[PROBLEM TO SOLVE]: Skip pictures in the listing below; copy exactly the lines from the one with "left knee: (26, 174)" through the one with "left front paw: (253, 205)", inclusive.

########

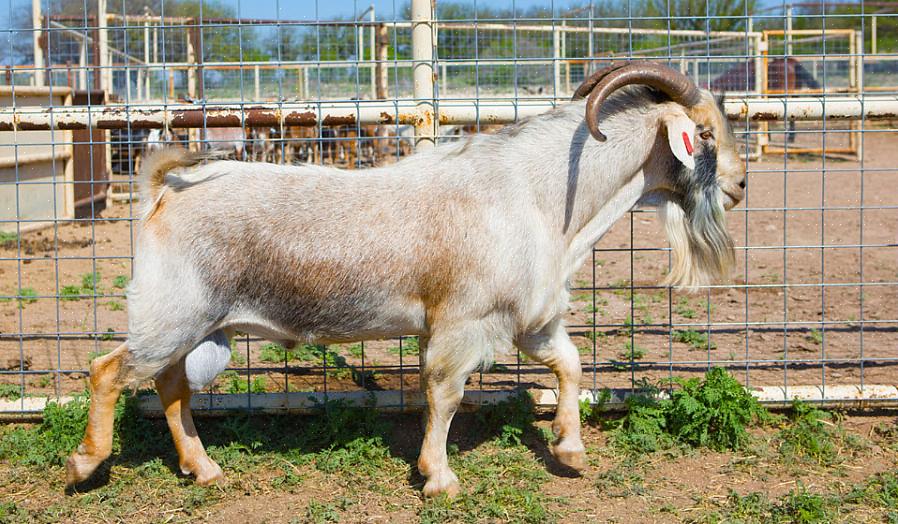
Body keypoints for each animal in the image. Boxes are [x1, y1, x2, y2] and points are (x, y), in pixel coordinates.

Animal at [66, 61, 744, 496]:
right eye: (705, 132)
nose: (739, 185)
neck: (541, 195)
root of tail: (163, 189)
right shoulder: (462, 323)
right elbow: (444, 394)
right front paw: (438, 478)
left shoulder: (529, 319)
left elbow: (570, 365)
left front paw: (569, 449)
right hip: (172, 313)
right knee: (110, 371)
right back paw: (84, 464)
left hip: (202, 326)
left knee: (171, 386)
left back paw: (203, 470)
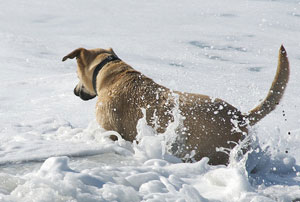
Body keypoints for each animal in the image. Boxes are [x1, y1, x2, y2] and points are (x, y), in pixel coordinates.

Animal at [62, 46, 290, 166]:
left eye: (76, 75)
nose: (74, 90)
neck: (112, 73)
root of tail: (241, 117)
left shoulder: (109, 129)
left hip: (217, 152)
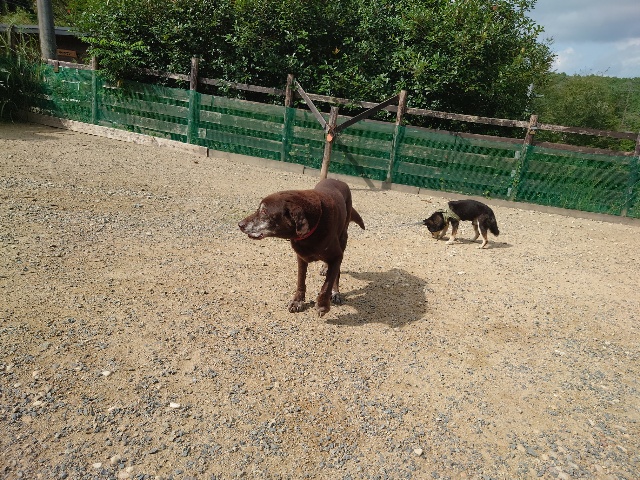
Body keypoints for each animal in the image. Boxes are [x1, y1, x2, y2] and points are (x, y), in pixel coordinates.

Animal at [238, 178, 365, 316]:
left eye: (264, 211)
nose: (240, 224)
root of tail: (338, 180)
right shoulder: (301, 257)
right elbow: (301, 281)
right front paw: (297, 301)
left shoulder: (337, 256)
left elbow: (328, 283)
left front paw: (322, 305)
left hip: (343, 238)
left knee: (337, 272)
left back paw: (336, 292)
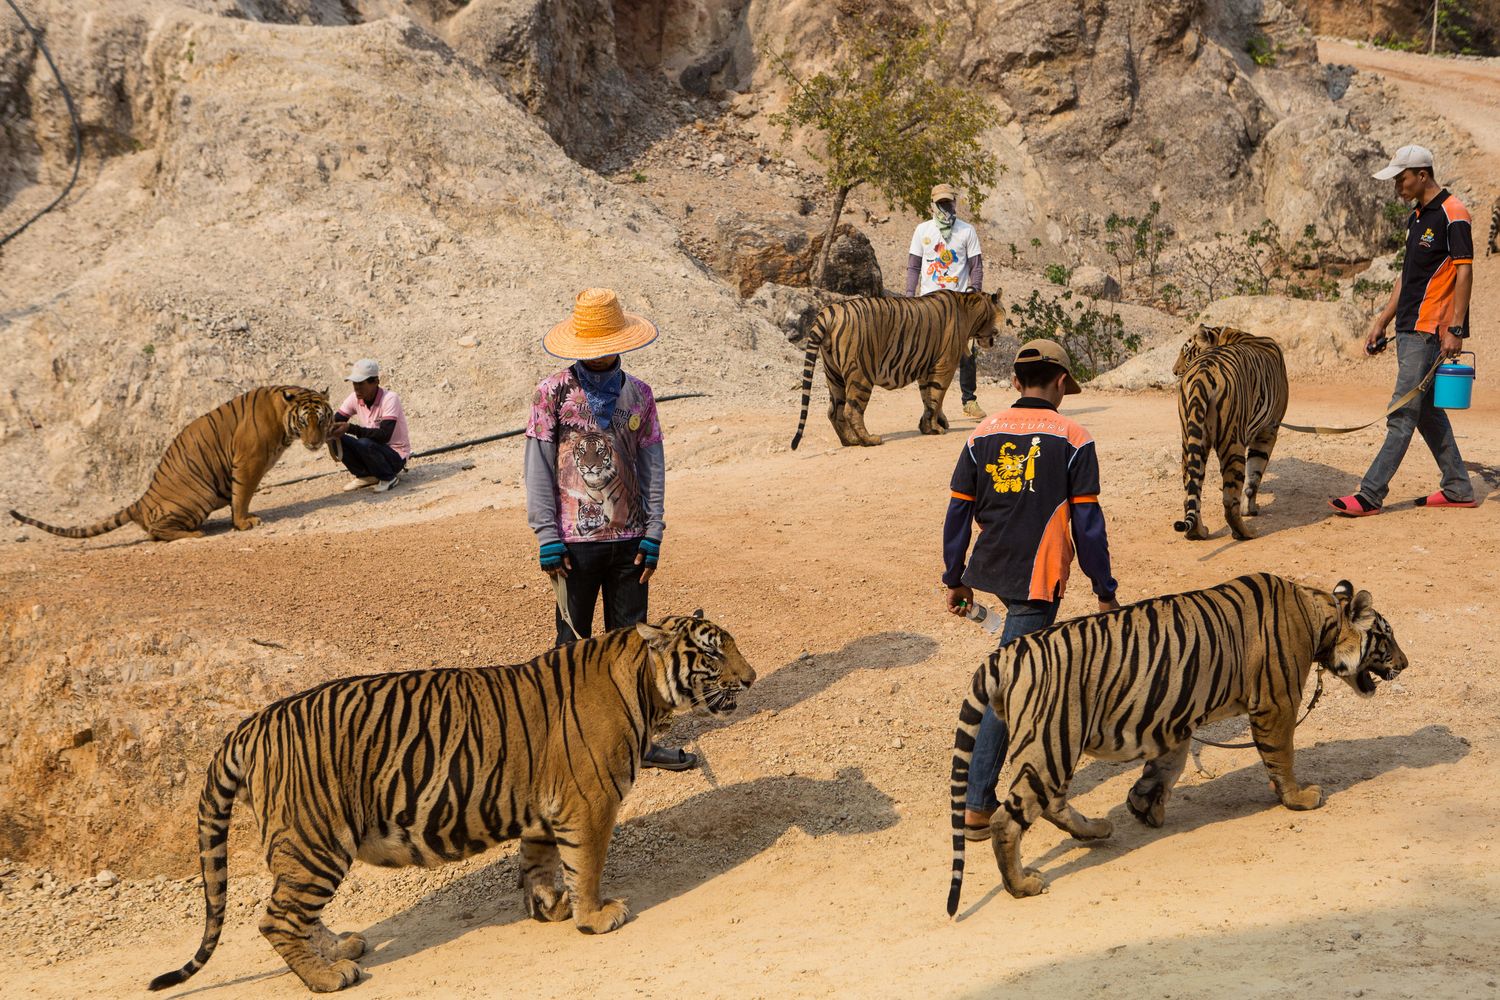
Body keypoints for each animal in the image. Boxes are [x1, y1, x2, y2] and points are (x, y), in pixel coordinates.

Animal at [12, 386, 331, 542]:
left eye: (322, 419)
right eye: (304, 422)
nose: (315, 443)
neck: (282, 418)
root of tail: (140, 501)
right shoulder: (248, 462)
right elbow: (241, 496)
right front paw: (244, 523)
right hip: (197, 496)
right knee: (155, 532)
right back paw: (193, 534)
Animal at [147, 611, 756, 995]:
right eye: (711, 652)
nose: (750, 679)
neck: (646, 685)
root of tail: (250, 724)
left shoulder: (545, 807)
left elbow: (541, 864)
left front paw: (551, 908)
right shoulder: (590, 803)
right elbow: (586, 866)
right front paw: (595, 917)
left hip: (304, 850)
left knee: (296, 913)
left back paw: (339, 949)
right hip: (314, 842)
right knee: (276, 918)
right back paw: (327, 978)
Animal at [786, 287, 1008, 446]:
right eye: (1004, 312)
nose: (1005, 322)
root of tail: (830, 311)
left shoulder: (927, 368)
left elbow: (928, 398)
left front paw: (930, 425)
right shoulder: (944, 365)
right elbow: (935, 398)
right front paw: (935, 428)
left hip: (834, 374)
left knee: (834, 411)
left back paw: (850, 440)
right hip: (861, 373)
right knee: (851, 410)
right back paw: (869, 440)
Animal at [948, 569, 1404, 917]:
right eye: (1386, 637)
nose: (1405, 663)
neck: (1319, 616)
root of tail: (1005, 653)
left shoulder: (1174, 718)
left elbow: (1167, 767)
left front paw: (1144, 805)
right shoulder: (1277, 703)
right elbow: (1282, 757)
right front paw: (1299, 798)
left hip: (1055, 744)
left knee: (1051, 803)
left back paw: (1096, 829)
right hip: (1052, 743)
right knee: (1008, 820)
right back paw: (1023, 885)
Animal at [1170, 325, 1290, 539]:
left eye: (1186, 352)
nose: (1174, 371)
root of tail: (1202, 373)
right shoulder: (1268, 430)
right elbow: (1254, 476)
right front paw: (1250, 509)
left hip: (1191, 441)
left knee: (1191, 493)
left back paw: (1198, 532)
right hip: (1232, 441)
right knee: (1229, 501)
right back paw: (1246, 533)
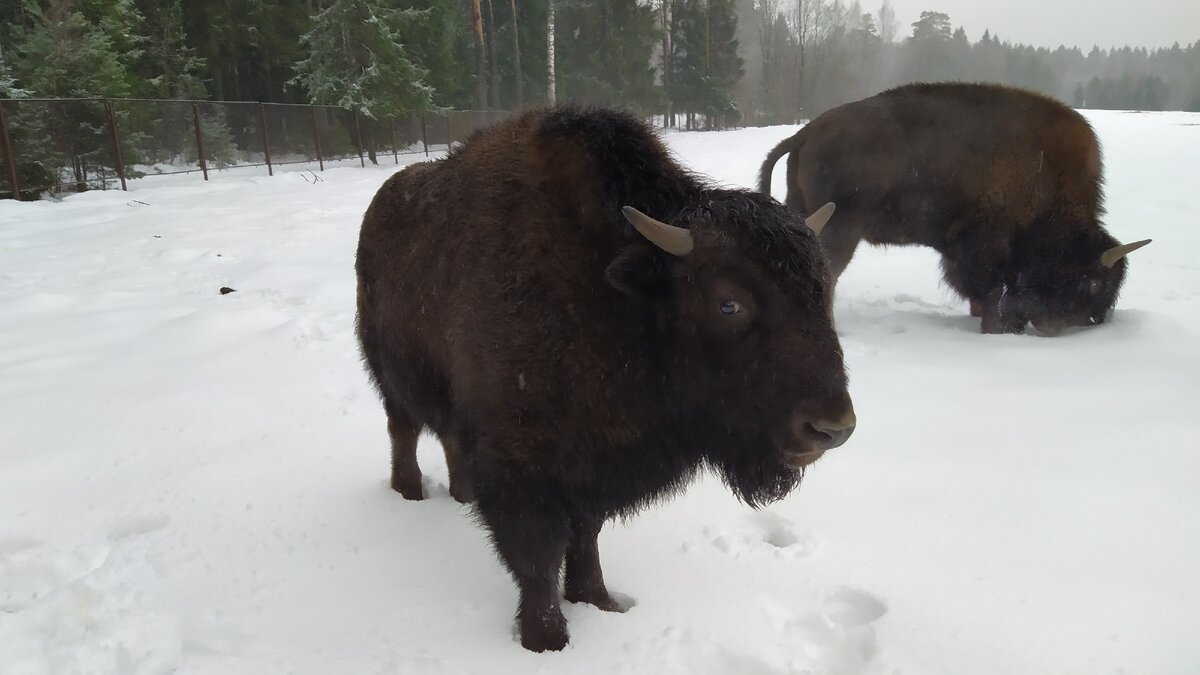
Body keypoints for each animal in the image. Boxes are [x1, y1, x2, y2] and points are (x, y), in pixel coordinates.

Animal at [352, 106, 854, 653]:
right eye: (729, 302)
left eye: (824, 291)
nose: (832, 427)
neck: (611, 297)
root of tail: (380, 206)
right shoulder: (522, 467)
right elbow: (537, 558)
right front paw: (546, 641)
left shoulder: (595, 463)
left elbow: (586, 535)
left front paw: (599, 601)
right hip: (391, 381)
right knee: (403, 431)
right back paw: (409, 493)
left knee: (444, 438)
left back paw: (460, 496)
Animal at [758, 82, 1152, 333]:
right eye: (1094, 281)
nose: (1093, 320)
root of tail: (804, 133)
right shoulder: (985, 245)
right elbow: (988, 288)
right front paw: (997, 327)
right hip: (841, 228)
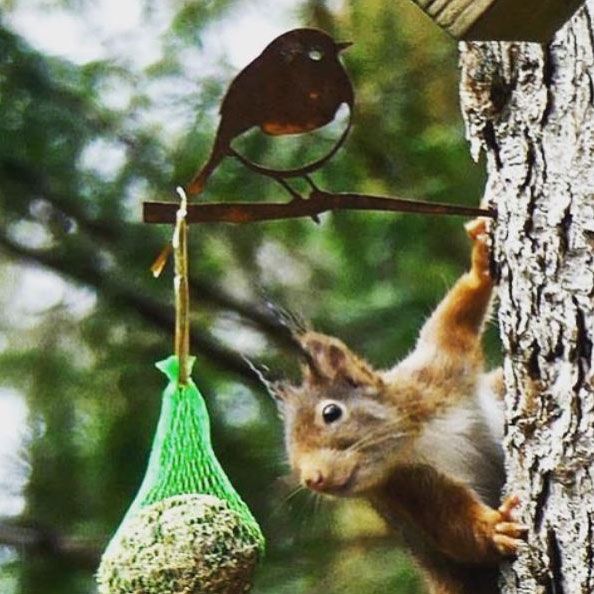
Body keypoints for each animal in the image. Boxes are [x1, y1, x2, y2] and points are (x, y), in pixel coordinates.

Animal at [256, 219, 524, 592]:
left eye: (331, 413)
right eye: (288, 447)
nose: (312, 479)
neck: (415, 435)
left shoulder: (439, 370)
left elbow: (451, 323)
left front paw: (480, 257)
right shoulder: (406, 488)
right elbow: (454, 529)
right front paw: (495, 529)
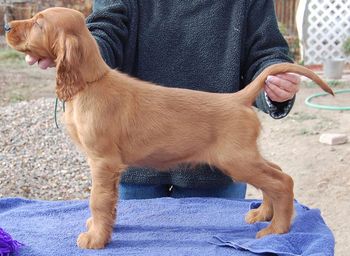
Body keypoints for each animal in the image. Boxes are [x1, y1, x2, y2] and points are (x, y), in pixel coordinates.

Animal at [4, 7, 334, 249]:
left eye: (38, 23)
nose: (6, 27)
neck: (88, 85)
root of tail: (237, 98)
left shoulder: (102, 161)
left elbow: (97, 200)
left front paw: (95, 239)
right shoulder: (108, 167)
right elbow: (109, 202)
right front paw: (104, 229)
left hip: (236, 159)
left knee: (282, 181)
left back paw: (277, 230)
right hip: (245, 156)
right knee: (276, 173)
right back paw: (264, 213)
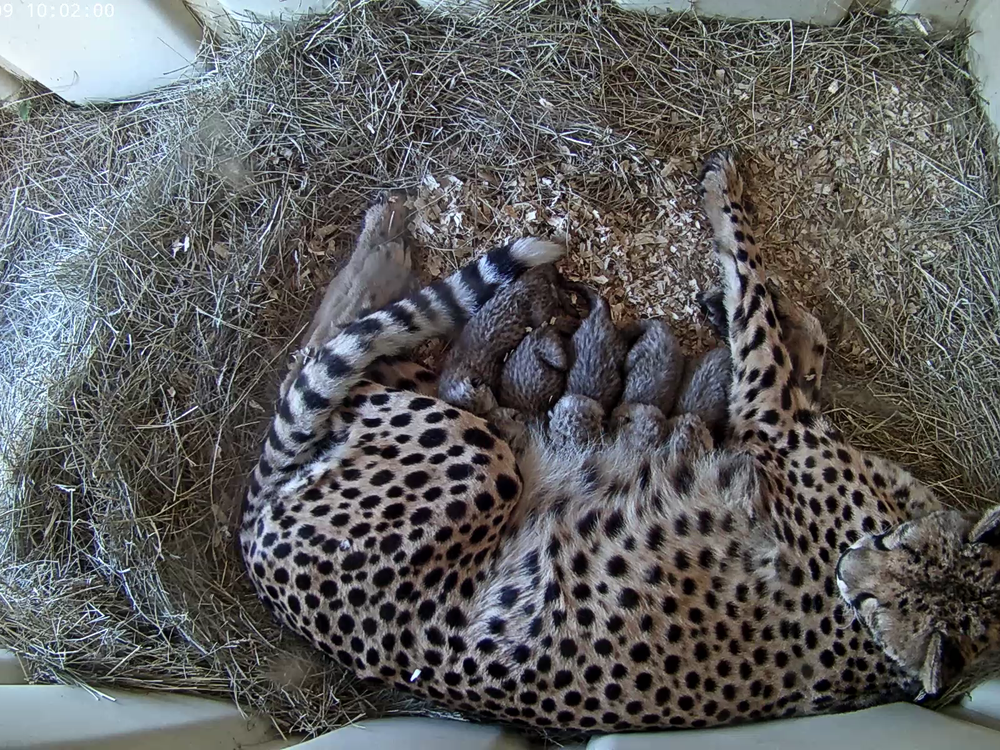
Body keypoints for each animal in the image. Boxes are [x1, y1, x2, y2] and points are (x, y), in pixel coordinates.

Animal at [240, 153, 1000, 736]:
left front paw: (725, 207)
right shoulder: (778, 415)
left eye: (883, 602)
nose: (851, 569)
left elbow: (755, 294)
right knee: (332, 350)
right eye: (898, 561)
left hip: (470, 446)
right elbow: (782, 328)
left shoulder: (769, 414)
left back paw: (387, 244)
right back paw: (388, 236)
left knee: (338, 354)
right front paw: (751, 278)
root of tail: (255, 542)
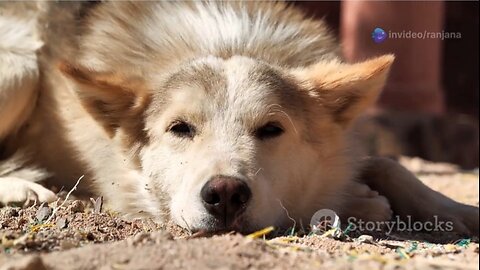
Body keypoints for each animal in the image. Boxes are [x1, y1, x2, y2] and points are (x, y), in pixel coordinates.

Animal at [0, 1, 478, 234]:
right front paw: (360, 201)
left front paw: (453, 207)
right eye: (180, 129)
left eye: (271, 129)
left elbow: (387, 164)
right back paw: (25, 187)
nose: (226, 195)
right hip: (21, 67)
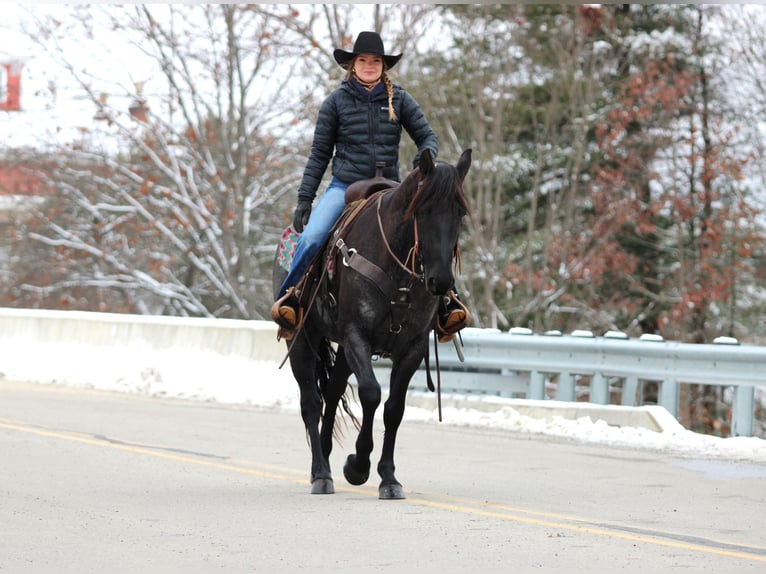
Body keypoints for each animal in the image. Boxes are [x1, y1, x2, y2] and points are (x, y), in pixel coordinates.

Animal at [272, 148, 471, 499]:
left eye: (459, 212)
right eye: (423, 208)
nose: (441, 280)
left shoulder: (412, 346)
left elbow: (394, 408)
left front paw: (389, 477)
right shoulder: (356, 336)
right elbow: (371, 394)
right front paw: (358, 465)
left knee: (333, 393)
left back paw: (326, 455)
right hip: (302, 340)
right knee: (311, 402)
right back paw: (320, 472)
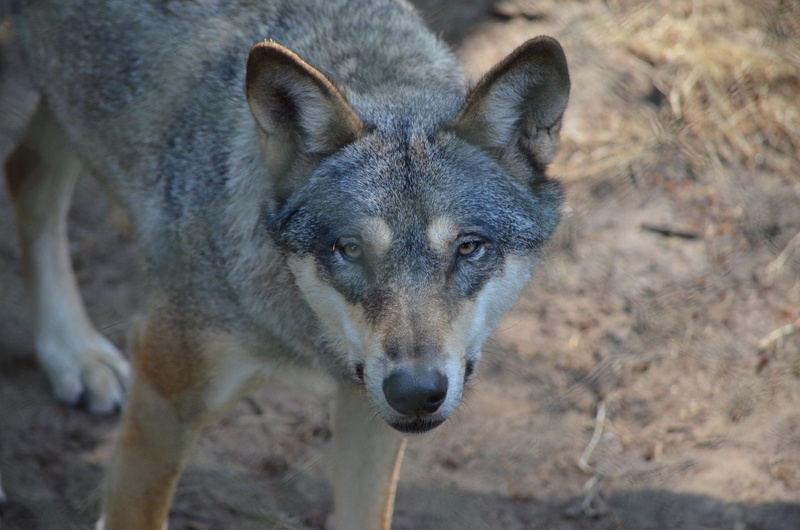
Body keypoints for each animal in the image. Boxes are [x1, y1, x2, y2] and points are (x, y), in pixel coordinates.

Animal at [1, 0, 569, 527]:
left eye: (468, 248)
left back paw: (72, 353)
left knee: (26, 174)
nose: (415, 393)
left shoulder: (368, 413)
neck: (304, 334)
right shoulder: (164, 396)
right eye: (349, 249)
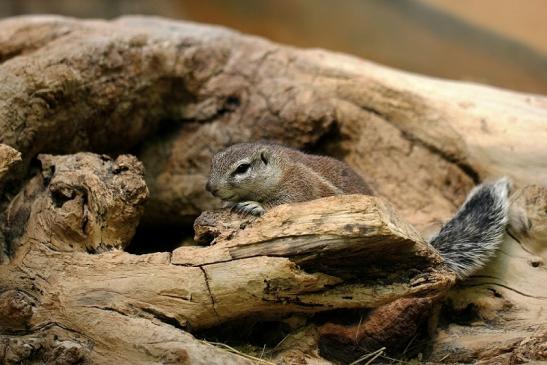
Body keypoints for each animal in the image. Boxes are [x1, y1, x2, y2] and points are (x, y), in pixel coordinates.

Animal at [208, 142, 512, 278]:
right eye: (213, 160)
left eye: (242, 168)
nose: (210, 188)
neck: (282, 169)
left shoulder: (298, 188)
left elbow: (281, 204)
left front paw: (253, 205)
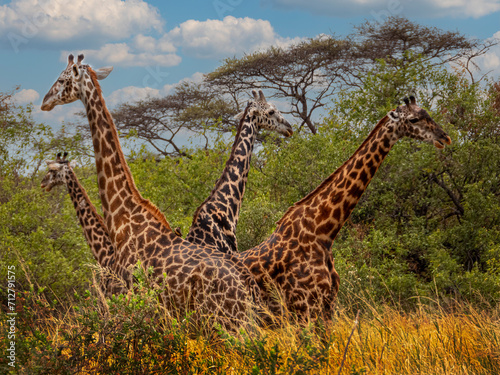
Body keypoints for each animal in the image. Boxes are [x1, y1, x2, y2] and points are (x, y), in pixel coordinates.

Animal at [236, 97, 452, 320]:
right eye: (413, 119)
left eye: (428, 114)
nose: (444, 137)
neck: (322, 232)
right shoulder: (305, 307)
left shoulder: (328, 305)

########

[EXERCISE OUTPUT]:
left knee: (26, 174)
nose: (415, 393)
left shoulder: (368, 413)
neck: (304, 334)
right shoulder: (164, 396)
right eye: (349, 249)
Body keypoints for each animal in the image. Boxes are [x1, y1, x2, y2] and points are (x, y), in pixel coordinates.

Animal at [208, 142, 512, 278]:
right eye: (213, 160)
left eye: (242, 168)
nose: (210, 188)
neck: (282, 169)
left shoulder: (298, 188)
left elbow: (281, 204)
left front paw: (253, 205)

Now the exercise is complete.